• PROBLEM
If a line of the material contains "Office", copy it.

### THE DATA

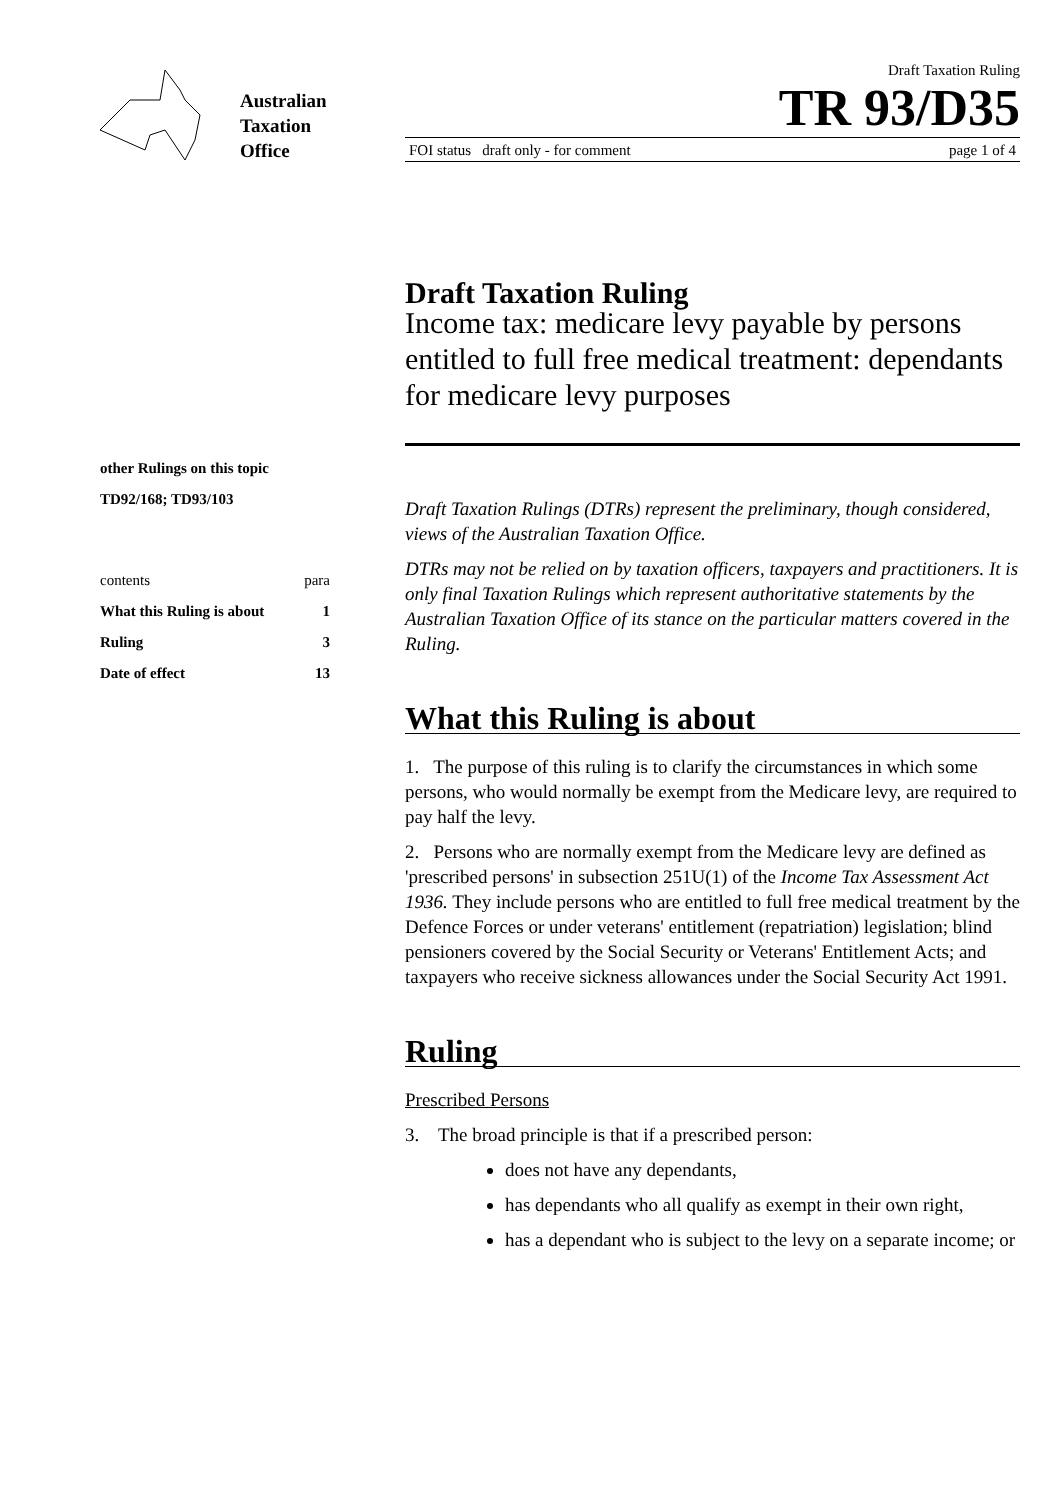Australian
Taxation
Office
Draft Taxation Ruling
TR 93/D35
FOI status draft only - for comment page 1 of 4
other Rulings on this topic
TD92/168; TD93/103
contents para
What this Ruling is about 1
Ruling 3
Date of effect 13
Draft Taxation Ruling
Income tax: medicare levy payable by persons entitled to full free medical treatment: dependants for medicare levy purposes
Draft Taxation Rulings (DTRs) represent the preliminary, though considered, views of the Australian Taxation Office.
DTRs may not be relied on by taxation officers, taxpayers and practitioners. It is only final Taxation Rulings which represent authoritative statements by the Australian Taxation Office of its stance on the particular matters covered in the Ruling.
What this Ruling is about
1. The purpose of this ruling is to clarify the circumstances in which some persons, who would normally be exempt from the Medicare levy, are required to pay half the levy.
2. Persons who are normally exempt from the Medicare levy are defined as 'prescribed persons' in subsection 251U(1) of the Income Tax Assessment Act 1936. They include persons who are entitled to full free medical treatment by the Defence Forces or under veterans' entitlement (repatriation) legislation; blind pensioners covered by the Social Security or Veterans' Entitlement Acts; and taxpayers who receive sickness allowances under the Social Security Act 1991.
Ruling
Prescribed Persons
3. The broad principle is that if a prescribed person:
does not have any dependants,
has dependants who all qualify as exempt in their own right,
has a dependant who is subject to the levy on a separate income; or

######

• RESULT OF THE EXERCISE
Office
Draft Taxation Rulings (DTRs) represent the preliminary, though considered, views of the Australian Taxation Office.
DTRs may not be relied on by taxation officers, taxpayers and practitioners. It is only final Taxation Rulings which represent authoritative statements by the Australian Taxation Office of its stance on the particular matters covered in the Ruling.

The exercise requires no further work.